● **Recorded data**:
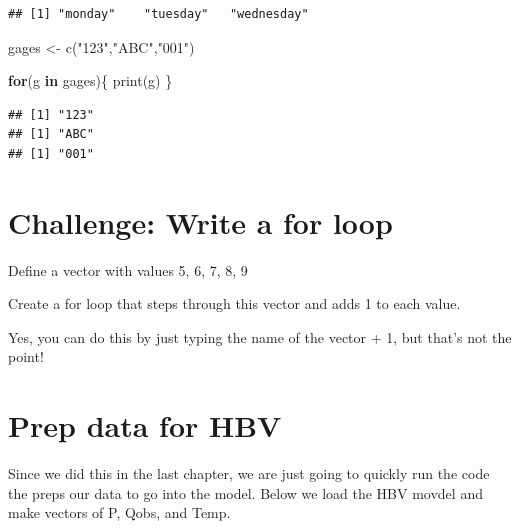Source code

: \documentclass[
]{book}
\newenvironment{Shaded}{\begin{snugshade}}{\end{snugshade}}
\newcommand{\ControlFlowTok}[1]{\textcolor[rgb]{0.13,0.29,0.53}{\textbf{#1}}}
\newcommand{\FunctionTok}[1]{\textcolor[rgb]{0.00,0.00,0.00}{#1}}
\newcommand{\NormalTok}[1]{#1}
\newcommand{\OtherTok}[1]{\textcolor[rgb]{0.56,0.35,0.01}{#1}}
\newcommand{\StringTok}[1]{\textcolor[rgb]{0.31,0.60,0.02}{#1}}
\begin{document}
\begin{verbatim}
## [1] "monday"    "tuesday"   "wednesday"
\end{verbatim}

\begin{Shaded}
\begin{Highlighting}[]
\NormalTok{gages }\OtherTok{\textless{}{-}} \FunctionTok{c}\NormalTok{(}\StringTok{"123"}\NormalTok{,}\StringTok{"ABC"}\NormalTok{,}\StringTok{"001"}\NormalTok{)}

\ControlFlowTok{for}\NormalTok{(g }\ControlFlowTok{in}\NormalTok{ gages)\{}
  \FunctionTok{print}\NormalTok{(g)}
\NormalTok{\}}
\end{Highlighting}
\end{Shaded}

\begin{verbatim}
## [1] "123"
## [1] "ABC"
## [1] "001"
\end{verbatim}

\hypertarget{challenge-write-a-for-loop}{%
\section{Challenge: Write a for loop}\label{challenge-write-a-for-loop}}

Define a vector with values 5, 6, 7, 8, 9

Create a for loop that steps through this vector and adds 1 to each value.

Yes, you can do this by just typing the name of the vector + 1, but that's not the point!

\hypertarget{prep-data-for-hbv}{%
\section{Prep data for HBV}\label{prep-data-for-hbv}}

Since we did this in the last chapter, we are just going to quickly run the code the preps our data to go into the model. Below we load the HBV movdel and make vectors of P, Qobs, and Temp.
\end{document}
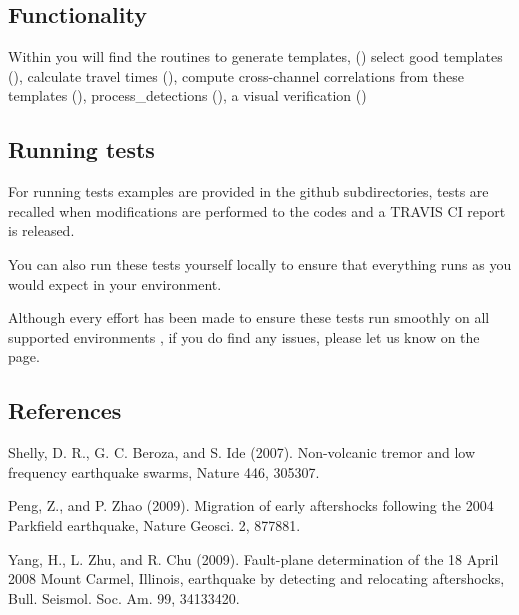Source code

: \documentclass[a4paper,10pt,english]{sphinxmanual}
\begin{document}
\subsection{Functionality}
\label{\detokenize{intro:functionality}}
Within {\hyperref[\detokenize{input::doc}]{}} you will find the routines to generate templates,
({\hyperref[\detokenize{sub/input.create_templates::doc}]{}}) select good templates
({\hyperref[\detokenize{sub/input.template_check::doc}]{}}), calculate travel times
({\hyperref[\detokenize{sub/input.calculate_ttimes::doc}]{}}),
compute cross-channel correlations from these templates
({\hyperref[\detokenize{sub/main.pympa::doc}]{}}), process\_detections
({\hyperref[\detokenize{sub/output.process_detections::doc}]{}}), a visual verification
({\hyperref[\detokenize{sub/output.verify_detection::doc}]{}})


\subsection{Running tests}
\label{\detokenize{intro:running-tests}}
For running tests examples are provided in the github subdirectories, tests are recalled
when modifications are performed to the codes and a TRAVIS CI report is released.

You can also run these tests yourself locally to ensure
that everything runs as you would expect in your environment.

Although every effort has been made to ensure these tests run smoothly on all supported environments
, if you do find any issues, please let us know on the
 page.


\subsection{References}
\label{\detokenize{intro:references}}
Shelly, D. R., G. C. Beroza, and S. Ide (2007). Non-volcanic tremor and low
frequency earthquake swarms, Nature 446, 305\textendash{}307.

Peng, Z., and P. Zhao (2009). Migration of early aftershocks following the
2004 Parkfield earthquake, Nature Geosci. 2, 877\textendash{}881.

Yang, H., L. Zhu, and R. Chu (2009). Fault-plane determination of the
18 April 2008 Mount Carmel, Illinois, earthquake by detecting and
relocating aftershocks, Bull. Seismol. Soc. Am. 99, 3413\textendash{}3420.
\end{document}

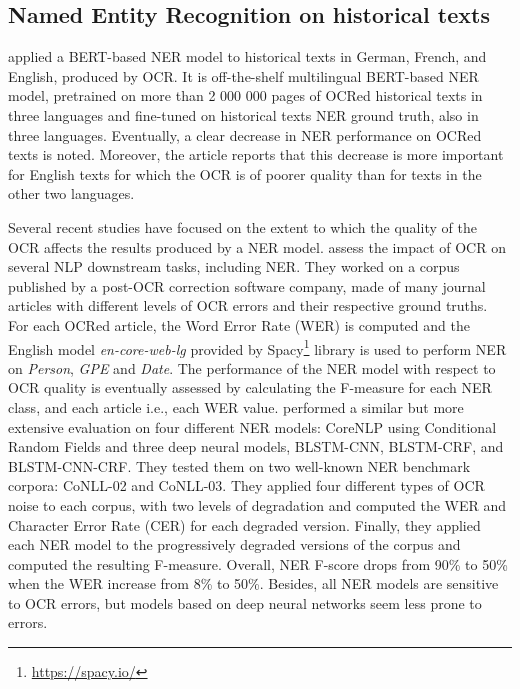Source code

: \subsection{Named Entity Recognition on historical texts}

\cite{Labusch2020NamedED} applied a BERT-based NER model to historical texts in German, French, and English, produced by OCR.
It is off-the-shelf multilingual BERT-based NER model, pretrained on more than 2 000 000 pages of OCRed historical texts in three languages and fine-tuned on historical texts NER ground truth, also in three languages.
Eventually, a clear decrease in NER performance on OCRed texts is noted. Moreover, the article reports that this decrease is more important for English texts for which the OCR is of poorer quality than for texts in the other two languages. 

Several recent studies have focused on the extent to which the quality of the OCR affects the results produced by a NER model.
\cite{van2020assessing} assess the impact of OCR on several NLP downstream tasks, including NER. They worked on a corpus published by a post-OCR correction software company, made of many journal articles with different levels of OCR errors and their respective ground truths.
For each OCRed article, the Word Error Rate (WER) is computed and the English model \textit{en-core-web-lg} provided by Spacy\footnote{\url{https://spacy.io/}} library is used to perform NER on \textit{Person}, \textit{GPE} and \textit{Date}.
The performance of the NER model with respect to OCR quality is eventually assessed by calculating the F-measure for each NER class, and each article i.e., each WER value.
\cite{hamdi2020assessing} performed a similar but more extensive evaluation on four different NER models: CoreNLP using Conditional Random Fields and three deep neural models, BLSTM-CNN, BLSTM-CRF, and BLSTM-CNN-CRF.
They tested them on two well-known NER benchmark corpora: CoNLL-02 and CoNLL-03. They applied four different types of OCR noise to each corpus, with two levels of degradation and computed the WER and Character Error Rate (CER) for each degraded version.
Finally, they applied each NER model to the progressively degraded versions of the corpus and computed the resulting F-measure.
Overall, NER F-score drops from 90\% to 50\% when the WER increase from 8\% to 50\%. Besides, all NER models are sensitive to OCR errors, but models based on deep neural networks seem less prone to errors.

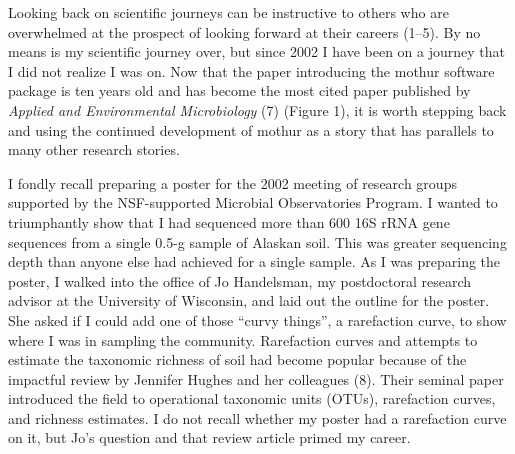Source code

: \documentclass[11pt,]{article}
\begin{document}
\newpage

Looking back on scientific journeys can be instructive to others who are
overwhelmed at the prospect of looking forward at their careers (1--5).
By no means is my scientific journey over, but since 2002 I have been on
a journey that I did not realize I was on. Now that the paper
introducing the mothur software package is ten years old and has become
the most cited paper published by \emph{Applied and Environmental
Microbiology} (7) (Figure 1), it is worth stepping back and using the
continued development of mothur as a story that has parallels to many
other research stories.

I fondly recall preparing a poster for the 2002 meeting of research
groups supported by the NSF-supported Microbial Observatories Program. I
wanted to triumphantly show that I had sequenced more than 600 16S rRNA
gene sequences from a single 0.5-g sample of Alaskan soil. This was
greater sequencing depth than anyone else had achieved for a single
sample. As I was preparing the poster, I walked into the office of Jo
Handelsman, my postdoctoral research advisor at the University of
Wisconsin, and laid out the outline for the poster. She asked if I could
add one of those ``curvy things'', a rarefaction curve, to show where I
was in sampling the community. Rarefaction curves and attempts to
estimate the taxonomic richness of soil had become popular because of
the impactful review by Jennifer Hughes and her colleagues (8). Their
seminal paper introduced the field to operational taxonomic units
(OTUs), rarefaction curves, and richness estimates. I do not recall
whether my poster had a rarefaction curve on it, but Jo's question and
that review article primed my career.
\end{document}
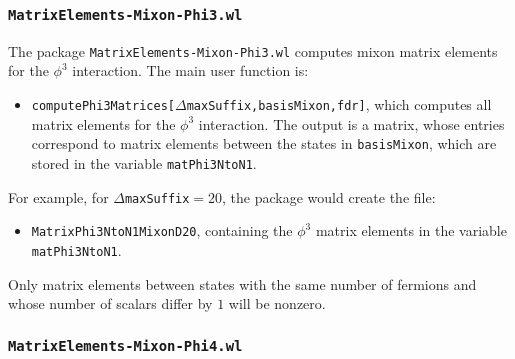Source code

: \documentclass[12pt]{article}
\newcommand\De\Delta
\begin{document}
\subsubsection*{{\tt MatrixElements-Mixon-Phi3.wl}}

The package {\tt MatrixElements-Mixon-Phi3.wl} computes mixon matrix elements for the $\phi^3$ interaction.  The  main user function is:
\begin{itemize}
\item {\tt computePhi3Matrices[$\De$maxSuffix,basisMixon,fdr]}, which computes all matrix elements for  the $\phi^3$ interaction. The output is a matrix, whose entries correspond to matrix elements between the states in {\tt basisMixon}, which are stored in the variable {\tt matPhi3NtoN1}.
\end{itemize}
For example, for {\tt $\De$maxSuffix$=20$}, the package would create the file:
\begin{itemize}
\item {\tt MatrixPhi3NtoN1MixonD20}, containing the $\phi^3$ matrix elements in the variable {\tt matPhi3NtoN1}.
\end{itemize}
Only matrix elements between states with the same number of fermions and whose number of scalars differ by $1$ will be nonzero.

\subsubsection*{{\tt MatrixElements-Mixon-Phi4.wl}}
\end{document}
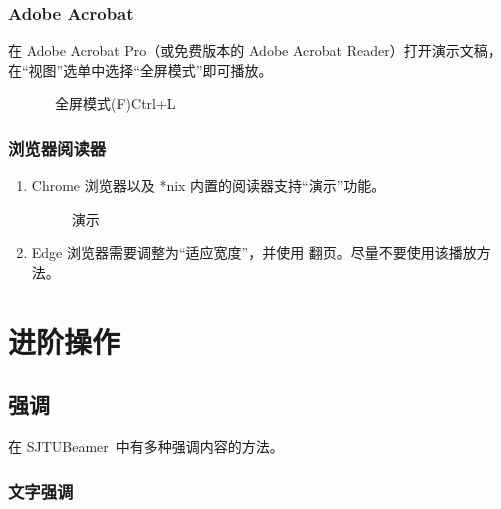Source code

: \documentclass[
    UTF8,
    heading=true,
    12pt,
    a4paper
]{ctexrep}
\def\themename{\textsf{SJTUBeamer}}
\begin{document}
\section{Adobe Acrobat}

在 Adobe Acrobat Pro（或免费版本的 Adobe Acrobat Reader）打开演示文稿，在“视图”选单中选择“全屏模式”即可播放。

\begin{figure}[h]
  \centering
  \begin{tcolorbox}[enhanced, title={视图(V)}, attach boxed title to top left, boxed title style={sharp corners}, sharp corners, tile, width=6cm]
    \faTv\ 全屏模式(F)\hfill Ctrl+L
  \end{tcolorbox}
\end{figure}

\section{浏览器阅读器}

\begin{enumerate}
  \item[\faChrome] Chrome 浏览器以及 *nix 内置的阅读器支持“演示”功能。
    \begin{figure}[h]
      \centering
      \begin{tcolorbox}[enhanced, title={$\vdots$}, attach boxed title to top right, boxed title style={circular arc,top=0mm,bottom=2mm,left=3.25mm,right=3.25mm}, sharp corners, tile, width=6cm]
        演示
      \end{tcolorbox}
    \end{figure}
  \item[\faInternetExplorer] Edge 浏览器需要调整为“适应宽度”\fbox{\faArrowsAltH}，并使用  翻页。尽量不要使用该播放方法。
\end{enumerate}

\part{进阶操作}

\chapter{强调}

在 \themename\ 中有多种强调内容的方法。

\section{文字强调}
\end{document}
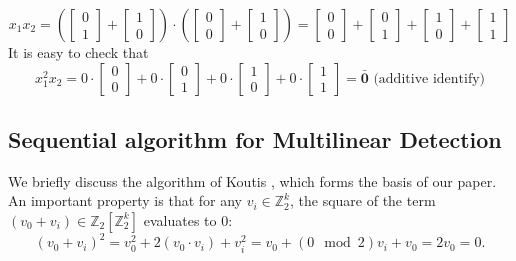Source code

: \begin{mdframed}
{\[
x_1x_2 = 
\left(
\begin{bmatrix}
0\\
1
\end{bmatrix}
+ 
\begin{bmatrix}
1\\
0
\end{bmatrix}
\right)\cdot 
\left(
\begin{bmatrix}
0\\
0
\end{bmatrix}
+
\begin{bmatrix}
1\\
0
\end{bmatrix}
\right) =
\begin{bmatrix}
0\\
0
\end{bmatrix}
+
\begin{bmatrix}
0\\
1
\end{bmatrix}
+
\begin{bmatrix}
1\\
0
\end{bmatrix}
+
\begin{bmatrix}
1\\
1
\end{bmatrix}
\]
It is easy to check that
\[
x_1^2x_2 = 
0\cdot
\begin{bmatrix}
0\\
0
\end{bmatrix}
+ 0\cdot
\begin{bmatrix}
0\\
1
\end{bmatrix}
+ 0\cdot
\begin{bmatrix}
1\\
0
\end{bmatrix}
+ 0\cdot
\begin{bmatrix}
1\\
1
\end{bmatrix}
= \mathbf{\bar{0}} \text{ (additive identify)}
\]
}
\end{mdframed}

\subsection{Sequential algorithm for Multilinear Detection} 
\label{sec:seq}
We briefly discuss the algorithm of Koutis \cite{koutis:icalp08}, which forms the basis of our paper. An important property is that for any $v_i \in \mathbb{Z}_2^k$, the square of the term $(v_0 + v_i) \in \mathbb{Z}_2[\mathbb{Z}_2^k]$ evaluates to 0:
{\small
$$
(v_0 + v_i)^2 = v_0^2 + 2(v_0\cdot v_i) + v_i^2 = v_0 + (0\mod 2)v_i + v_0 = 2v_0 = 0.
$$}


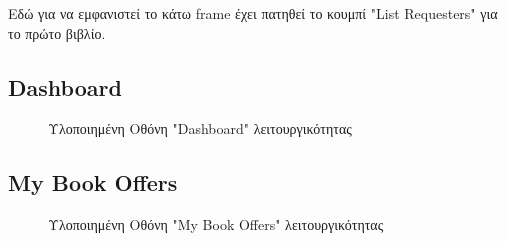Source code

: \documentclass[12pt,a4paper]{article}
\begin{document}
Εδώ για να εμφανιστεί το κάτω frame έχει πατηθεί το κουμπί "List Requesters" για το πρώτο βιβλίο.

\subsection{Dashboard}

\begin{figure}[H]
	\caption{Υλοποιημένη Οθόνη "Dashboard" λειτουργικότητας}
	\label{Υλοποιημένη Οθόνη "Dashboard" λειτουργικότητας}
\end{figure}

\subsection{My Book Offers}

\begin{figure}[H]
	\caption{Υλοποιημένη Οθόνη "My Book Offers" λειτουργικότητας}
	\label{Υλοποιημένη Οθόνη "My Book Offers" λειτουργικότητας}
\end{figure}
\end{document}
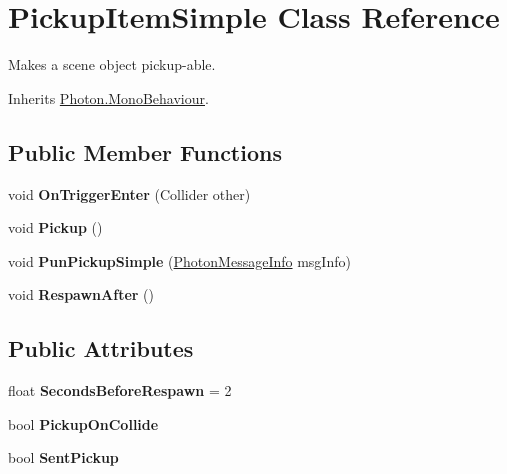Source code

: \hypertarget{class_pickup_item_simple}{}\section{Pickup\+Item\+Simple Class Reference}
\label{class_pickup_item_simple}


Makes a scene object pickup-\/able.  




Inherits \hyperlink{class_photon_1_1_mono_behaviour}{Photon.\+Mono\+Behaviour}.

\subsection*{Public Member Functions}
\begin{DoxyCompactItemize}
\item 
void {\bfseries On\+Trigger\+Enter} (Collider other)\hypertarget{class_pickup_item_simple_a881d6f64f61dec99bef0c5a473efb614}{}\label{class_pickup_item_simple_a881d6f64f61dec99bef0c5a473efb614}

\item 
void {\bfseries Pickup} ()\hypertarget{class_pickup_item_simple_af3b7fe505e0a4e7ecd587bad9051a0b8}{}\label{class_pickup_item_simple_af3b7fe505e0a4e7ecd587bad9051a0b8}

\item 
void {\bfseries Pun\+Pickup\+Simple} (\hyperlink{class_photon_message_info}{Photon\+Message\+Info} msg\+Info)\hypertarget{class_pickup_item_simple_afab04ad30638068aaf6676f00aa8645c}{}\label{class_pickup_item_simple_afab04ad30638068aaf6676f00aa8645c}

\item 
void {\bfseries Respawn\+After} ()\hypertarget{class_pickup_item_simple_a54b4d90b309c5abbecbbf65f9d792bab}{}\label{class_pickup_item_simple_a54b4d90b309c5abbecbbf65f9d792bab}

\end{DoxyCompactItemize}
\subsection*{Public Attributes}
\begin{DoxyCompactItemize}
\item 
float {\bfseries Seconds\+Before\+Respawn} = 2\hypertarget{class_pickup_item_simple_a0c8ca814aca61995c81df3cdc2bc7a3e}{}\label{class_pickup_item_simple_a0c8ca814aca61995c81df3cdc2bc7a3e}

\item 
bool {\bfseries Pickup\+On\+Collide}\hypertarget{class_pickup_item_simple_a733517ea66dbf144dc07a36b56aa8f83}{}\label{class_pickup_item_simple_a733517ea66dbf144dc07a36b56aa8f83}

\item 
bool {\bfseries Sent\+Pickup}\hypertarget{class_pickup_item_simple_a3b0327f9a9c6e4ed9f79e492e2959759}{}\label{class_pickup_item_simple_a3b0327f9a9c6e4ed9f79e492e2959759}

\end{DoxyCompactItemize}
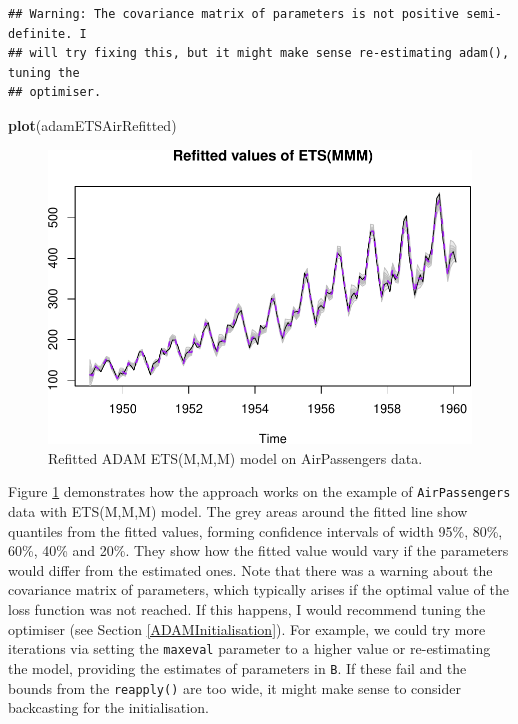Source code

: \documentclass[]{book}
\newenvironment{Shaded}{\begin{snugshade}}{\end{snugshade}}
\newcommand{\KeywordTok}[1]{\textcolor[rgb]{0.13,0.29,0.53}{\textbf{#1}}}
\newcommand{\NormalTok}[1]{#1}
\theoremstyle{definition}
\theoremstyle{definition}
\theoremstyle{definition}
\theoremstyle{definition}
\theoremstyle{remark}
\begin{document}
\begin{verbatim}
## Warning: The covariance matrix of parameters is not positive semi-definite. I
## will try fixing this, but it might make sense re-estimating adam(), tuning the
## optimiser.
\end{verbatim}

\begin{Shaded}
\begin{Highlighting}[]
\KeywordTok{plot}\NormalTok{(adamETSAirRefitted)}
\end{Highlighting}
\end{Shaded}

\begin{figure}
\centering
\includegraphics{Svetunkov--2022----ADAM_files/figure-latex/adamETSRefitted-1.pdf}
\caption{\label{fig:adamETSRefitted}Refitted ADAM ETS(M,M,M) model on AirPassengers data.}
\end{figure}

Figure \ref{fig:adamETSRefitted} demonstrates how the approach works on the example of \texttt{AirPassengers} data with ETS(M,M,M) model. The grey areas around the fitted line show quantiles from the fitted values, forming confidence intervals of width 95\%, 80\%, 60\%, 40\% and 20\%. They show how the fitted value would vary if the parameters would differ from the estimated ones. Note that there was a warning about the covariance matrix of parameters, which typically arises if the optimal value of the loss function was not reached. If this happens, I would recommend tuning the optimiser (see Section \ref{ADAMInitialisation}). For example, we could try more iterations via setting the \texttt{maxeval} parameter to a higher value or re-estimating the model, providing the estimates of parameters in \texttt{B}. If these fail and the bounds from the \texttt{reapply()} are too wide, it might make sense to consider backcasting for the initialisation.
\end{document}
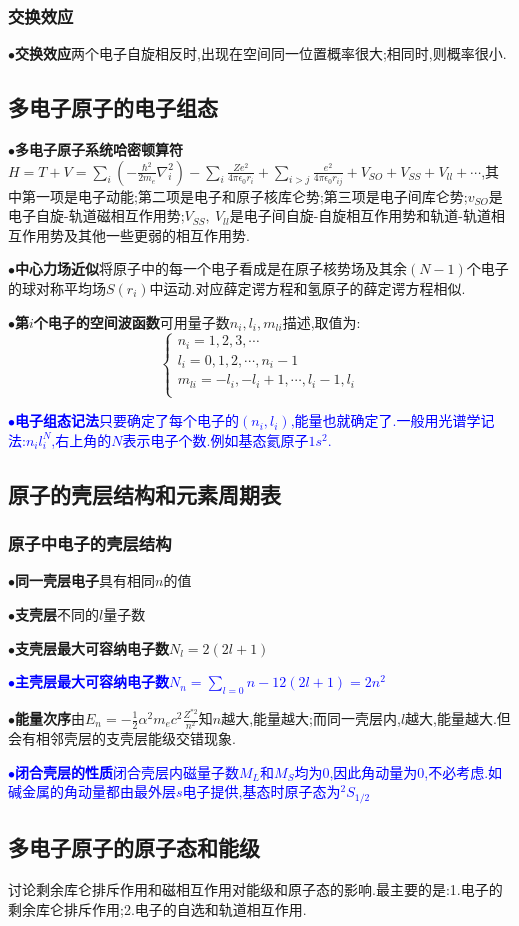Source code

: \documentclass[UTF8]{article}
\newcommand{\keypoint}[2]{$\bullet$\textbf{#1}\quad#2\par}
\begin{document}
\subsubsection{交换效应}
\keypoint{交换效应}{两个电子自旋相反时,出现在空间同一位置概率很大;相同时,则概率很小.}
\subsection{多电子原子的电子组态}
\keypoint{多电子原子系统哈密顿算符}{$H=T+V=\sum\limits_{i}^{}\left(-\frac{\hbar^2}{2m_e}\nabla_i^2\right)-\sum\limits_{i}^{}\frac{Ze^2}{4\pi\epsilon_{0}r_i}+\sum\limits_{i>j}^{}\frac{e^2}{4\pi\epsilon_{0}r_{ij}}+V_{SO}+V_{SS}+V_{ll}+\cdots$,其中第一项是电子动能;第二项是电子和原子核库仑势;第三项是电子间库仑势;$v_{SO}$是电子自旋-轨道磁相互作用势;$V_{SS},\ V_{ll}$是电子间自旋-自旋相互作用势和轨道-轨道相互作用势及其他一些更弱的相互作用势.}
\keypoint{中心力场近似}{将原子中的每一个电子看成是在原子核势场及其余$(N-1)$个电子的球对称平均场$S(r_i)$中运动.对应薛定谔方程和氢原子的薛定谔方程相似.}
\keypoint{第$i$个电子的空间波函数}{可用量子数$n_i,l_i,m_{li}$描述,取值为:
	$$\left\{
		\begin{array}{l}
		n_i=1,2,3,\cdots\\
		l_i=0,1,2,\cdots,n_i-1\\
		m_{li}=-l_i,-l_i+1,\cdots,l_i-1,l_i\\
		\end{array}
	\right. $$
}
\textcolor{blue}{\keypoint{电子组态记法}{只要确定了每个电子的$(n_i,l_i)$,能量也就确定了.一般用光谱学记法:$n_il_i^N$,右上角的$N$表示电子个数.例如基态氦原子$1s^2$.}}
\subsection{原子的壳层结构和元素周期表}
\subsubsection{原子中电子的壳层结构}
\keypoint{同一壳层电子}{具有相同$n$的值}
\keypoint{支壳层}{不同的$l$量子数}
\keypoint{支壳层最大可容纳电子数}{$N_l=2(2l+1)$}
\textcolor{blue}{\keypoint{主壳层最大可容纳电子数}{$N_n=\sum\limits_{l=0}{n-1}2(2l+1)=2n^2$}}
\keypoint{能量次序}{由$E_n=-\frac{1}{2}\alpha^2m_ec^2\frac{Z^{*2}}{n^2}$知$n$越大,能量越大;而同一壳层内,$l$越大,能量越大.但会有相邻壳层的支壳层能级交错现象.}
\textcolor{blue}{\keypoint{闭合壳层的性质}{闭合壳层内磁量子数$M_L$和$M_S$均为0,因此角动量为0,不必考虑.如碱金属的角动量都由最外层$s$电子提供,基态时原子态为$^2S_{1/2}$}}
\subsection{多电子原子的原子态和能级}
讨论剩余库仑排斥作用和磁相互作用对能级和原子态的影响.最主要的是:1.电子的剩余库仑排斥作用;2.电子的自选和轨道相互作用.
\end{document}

● **Your assignment**:
Pull out all lines of the data with the string "single".

● **Solution below**:
gene sequences from a single 0.5-g sample of Alaskan soil. This was
greater sequencing depth than anyone else had achieved for a single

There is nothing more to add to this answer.